• TESTO FORNITO
:::::
Se i contributi risultano più elevati rispetto alla riserva matematica, cioè all’onere determinato in base ai passaggi illustrati, il lavoratore non deve pagare alcun costo, ma non può beneficiare di un credito.

Come funziona il calcolo della ricongiunzione con sistema percentuale?

L’onere della ricongiunzione viene calcolato attraverso il sistema percentuale se i periodi da ricongiungere sono da valutare attraverso il sistema contributivo.

Il calcolo percentuale funziona in questo modo:

  • si prende la retribuzione o il reddito imponibile previdenziale degli ultimi 12 mesi contribuiti (per i lavoratori dipendenti, ad esempio, l’imponibile previdenziale solitamente coincide con lo stipendio lordo), precedenti al momento della domanda di ricongiunzione;
  • si applica l’aliquota di computo vigente presso la gestione; l’aliquota di computo è un valore, espresso in percentuale, diverso in base alla gestione previdenziale ed alla categoria di appartenenza, da applicare all’imponibile previdenziale per determinare i contributi che vengono poi accantonati per la pensione nell’estratto conto contributivo; ad esempio, se lo stipendio imponibile annuo è pari a 16mila euro e l’aliquota di computo al 33%, i contributi annui da accantonare sono pari a 5.280 euro (16.000 x 33%);
  • il risultato dell’applicazione dell’aliquota di computo all’imponibile previdenziale deve essere poi moltiplicato per il numero di anni da ricongiungere ed eventualmente rapportato a mese, o a settimana, se i periodi da ricongiungere non corrispondono ad un’annualità intera;
  • da questo risultato si deve poi sottrarre l’importo dei contributi da trasferire, maggiorati del tasso composito del 4,5% annuo.
:::::
• RIGHE FORNITE
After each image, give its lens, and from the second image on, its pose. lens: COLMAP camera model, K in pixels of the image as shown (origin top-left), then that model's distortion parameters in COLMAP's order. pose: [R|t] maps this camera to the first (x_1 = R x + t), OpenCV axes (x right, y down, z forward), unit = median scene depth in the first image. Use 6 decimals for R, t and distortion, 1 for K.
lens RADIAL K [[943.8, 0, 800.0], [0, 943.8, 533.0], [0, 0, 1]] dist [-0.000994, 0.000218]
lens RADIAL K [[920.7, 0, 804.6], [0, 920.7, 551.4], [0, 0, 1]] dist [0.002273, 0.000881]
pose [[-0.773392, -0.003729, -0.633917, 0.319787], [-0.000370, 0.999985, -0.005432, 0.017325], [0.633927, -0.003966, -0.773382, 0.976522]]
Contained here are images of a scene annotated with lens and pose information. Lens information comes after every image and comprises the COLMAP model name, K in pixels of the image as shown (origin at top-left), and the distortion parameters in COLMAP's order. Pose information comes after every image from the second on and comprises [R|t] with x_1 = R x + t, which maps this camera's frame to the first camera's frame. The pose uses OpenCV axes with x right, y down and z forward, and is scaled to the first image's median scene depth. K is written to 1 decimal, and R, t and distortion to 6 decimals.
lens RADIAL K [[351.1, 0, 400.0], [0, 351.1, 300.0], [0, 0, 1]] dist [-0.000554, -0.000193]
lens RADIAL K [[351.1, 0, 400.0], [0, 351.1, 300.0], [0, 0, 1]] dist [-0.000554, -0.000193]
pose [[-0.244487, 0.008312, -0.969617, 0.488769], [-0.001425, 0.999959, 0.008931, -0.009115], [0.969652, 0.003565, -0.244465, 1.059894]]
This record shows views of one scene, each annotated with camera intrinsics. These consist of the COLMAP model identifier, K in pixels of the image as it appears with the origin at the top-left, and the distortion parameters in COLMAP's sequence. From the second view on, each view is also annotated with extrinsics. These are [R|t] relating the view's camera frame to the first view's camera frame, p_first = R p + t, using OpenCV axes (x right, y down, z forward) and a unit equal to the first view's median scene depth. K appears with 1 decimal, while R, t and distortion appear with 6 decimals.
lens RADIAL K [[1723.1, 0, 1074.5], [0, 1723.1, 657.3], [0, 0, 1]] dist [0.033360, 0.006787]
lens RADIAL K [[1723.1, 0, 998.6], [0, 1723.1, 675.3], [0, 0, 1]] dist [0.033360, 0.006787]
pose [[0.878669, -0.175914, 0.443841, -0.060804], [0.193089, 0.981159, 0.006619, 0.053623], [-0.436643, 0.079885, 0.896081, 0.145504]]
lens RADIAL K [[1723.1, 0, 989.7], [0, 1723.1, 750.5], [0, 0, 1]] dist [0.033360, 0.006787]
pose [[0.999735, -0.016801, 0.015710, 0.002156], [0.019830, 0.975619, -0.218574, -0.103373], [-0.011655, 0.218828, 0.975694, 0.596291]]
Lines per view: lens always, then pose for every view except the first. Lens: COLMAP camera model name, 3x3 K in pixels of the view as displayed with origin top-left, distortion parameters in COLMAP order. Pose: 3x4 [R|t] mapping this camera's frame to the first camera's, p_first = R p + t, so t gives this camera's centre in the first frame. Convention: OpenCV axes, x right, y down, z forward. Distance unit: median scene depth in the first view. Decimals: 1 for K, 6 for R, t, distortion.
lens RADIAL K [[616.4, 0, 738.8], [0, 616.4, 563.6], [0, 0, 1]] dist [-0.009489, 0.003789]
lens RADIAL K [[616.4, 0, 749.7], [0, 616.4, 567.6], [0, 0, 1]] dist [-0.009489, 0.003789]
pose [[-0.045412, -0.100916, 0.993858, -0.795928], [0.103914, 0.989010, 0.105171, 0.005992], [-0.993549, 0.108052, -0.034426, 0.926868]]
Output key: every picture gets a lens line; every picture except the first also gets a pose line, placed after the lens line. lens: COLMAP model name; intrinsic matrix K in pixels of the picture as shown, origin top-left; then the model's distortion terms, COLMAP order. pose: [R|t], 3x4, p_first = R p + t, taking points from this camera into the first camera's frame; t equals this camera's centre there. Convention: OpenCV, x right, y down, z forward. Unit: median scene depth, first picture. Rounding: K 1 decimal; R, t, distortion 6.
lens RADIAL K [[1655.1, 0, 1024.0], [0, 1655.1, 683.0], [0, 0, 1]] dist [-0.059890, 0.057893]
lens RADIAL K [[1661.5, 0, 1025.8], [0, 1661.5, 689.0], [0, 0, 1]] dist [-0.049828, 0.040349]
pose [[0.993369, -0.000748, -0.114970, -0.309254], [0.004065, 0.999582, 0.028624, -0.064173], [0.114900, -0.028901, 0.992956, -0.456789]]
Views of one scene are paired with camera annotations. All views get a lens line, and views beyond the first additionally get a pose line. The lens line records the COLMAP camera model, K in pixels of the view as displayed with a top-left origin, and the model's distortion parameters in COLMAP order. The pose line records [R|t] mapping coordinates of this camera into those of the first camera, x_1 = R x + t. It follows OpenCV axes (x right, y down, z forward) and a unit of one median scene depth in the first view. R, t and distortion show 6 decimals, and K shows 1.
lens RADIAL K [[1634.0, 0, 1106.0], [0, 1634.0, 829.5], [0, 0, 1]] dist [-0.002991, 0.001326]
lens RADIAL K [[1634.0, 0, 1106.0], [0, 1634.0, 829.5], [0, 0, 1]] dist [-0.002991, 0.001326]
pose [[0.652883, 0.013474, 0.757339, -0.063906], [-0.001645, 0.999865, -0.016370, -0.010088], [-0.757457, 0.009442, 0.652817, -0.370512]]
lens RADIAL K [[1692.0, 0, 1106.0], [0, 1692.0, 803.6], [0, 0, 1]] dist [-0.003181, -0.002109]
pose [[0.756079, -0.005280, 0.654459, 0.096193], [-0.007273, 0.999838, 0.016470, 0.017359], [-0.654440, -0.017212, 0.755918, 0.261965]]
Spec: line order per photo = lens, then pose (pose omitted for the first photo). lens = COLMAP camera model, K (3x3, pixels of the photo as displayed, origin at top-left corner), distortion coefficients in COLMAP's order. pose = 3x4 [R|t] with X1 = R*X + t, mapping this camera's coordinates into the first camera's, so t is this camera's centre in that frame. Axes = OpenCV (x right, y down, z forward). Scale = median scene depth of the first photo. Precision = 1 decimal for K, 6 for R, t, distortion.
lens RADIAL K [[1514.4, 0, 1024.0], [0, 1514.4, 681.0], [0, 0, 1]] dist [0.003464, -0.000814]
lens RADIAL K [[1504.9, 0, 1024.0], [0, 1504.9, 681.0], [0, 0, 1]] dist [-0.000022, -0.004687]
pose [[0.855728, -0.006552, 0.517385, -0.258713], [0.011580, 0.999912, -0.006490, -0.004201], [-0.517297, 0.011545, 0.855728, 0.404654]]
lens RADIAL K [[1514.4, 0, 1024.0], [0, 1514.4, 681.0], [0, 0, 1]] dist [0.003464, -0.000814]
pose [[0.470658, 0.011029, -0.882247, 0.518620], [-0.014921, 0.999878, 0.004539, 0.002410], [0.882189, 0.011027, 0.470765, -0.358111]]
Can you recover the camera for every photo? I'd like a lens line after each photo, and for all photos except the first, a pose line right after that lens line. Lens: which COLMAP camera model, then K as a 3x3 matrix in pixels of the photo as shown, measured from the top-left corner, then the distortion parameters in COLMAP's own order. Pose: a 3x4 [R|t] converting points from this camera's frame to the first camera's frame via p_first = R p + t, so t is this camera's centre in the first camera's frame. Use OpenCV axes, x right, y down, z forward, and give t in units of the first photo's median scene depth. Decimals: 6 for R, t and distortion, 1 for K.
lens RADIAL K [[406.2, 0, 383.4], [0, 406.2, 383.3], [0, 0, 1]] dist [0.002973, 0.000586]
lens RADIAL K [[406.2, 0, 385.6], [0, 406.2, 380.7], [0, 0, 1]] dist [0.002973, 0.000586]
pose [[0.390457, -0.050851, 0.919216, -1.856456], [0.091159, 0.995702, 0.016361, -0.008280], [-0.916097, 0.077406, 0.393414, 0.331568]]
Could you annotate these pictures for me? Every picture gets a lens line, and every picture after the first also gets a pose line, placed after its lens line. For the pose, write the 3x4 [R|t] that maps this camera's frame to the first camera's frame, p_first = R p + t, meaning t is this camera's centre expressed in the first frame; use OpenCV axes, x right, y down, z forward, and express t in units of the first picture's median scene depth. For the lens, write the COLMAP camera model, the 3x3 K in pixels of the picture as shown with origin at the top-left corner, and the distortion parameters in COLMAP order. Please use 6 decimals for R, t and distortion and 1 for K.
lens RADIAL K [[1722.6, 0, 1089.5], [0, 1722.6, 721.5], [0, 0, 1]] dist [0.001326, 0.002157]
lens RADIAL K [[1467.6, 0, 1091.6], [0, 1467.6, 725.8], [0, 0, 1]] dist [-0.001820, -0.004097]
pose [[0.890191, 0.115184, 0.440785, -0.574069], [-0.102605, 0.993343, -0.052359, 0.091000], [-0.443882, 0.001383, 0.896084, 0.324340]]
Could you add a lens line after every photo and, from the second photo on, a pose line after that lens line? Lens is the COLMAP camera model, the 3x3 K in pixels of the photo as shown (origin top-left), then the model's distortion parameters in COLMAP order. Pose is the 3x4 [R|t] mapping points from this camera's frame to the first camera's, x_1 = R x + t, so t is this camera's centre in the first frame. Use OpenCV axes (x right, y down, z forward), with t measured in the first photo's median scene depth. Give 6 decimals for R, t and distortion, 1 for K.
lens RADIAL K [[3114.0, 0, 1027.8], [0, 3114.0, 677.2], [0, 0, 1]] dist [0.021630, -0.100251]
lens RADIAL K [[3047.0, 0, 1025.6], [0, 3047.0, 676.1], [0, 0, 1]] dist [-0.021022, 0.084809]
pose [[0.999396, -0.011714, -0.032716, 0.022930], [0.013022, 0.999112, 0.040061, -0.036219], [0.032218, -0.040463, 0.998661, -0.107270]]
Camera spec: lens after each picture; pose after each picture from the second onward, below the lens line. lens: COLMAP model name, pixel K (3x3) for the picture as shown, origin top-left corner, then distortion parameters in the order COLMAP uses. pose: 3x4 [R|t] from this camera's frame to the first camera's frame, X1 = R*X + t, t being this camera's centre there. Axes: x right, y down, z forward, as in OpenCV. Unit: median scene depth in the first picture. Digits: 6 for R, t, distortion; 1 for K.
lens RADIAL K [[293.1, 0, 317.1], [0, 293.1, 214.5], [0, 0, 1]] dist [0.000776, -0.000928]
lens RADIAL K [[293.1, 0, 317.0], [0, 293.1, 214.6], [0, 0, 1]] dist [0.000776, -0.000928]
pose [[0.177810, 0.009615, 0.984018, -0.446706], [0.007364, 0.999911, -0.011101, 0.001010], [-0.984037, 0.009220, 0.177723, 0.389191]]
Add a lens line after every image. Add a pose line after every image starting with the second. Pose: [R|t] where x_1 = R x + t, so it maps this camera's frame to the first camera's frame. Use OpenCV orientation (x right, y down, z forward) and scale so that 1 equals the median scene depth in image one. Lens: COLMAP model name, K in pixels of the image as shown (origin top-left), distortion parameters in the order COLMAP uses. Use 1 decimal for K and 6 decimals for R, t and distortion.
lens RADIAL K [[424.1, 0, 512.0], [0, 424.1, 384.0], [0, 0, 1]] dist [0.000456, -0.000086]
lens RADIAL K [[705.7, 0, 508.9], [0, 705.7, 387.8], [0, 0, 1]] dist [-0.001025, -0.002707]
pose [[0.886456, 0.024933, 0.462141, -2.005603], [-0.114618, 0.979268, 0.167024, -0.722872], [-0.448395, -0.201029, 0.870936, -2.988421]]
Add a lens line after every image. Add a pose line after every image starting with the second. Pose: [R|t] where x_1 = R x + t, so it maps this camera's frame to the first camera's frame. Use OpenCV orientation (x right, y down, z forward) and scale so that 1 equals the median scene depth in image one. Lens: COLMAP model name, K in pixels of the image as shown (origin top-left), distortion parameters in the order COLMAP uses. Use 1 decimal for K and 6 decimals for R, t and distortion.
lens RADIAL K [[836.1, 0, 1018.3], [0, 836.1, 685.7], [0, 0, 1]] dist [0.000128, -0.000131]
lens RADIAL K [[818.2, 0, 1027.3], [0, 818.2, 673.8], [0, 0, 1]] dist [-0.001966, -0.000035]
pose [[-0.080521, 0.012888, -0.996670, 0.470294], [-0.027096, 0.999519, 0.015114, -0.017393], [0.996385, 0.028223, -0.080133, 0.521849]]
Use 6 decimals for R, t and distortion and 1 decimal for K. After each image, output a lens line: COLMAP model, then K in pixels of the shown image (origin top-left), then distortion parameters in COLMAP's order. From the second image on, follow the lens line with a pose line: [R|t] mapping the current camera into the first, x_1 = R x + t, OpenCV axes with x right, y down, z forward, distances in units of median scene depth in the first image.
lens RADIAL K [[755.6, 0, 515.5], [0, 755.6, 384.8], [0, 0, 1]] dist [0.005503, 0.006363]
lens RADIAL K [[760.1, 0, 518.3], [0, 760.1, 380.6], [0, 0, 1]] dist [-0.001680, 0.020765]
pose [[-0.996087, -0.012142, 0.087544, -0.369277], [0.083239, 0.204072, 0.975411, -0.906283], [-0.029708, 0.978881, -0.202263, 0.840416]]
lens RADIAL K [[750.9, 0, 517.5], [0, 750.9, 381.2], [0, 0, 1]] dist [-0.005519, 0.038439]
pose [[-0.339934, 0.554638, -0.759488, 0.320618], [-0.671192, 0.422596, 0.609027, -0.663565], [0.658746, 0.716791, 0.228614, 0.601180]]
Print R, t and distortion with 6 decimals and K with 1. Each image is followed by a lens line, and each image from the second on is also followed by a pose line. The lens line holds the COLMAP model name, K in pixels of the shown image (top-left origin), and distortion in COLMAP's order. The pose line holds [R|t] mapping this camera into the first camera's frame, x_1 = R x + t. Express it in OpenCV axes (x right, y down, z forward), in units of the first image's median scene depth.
:::::
• COMPLETA QUANTO SEGUE
A - Secondo il testo sulla ricongiunzione, in quale caso l'onere si calcola con il sistema percentuale? Rispondi in una o due frasi.
B - Prosegui il testo sul calcolo della ricongiunzione dal punto in cui si interrompe.

• RISPOSTE AI COMPITI
A - L'onere della ricongiunzione si calcola con il sistema percentuale quando i periodi da ricongiungere sono da valutare con il sistema contributivo.

B -
Si ottiene così l’onere calcolato col sistema percentuale. Il valore corrispondente al risultato del calcolo, al lordo dei contributi trasferiti, viene trasferito e accreditato sul conto previdenziale del lavoratore ed entra a far parte del montante contributivo (cioè della somma dei contributi, che saranno trasformati in pensione attraverso l’applicazione di un coefficiente di trasformazione).

Ma vediamo subito un esempio per capire meglio.

Lucio vuole ricongiungere un anno di contribuzione versato presso una cassa professionale al fondo pensione lavoratori dipendenti, in quanto attualmente è un lavoratore subordinato. Lo stipendio lordo, cioè l’imponibile previdenziale degli ultimi 12 mesi è pari a 20.000 euro, mentre l’aliquota vigente presso il fondo pensioni lavoratori dipendenti e del 33%. I contributi da trasferire sono pari a 3000 euro, già maggiorati dal tasso composito del 4,5%. Ecco l’operazione che deve effettuare per determinare l’onere di ricongiunzione con sistema percentuale: 20.000 × 33% x 1 (in quanto l’annualità da ricongiungere e una soltanto), -3000. L’onere di ricongiunzione e dunque pari a 3600 euro.

Si può chiedere la ricongiunzione dei contributi presso la gestione separata?

L’Inps, attualmente, non dà la possibilità di effettuare la ricongiunzione da o verso la gestione separata. Verso la gestione è unicamente possibile effettuare il computo, ossia far confluire tutti i contributi versati presso le altre casse sottoponendoli al ricalcolo contributivo, senza oneri. Bisogna però rispondere a particolari requisiti per beneficiare del computo.

Una recente sentenza, tra l’altro, prevede la possibilità di ricongiunzione tra la gestione separata e le casse professionali, ma allo stato attuale non è stata ancora recepita dall’Inps. Ne abbiamo parlato in: “Ricongiunzione gestione separata“.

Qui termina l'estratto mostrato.